SELECTED EXCERPT.
»»
Comparative
analysis - TCP - UDP
TCP
Abbreviation of Transmission
Control Protocol, and pronounced
as separate letters. TCP is
one of the main protocols
in TCP/IP networks.
Whereas the IP
protocol deals only with packets,
TCP enables two hosts
to establish a connection and
exchange streams of data. TCP
guarantees delivery of data
and also guarantees that packets
will be delivered in the same
order in which they were sent.
TCP stands for Transmission
Control Protocol. It is described
in STD-7/RFC-793. TCP is a connection-oriented
protocol that is responsible
for reliable communication between
two end processes. The unit
of data transferred is called
a stream, which is simply a
sequence of bytes.
Being connection-oriented means
that before actually transmitting
data, you must open the connection
between the two end points.
The data can be transferred
in full duplex (send and receive
on a single connection). When
the transfer is done, you have
to close the connection to free
system resources. Both ends
know when the session is opened
(begin) and is closed (end).
The data transfer cannot take
place before both ends have
agreed upon the connection.
The connection can be closed
by either side; the other is
notified. Provision is made
to close gracefully or just
abort the connection.
Being stream oriented means
that the data is an anonymous
sequence of bytes. There is
nothing to make data boundaries
apparent. The receiver has no
means of knowing how the data
was actually transmitted. The
sender can send many small data
chunks and the receiver receive
only one big chunk, or the sender
can send a big chunk, the receiver
receiving it in a number of
smaller chunks. The only thing
that is guaranteed is that all
data sent will be received without
any error and in the correct
order. Should any error occur,
it will automatically be corrected
(retransmitted as needed) or
the error will be notified if
it can't be corrected.
At the program level, the TCP
stream look like a flat file.
When you write data to a flat
file, and read it back later,
you are absolutely unable to
know if the data has been written
in only one chunk or in several
chunks. Unless you write something
special to identify record boundaries,
there is nothing you can do
to learn it afterward. You can,
for example, use CR or CR LF
to delimit your records just
like a flat text file.
At the programming level, TWSocket
is fairly simple to use. To
send data, you just need to
call the Send method (or any
variation such as SendStr) to
give the data to be transmitted.
TWSocket will put it in a buffer
until it can be actually transmitted.
Eventually the data will be
sent in the background (the
Send method returns immediately
without waiting for the data
to be transmitted) and the OnDataSent
event will be generated once
the buffer is emptied.
To receive data, a program
must wait until it receives
the OnDataAvailable event. This
event is triggered each time
a data packet comes from the
lower level. The application
must call the Receive method
to actually get the data from
the low-level buffers. You have
to Receive all the data available
or your program will go in an
endless loop because TWSocket
will trigger the OnDataAvailable
again if you didn't Receive
all the data.
As the data is a stream of
bytes, your application must
be prepared to receive data
as sent from the sender, fragmented
in several chunks or merged
in bigger chunks. For example,
if the sender sent "Hello
" and then "World!",
it is possible to get only one
OnDataAvailable event and receive
"Hello World!" in
one chunk, or to get two events,
one for "Hello " and
the other for "World!".
««
DATA BLOCK.
»»
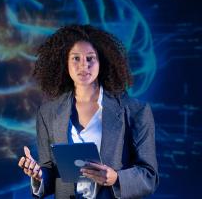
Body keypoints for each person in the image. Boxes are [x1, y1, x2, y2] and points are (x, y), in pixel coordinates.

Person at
««
Print the stretch of the TCP text from "TCP stands for" through "two end points.", word for word.

TCP stands for Transmission
Control Protocol. It is described
in STD-7/RFC-793. TCP is a connection-oriented
protocol that is responsible
for reliable communication between
two end processes. The unit
of data transferred is called
a stream, which is simply a
sequence of bytes.
Being connection-oriented means
that before actually transmitting
data, you must open the connection
between the two end points.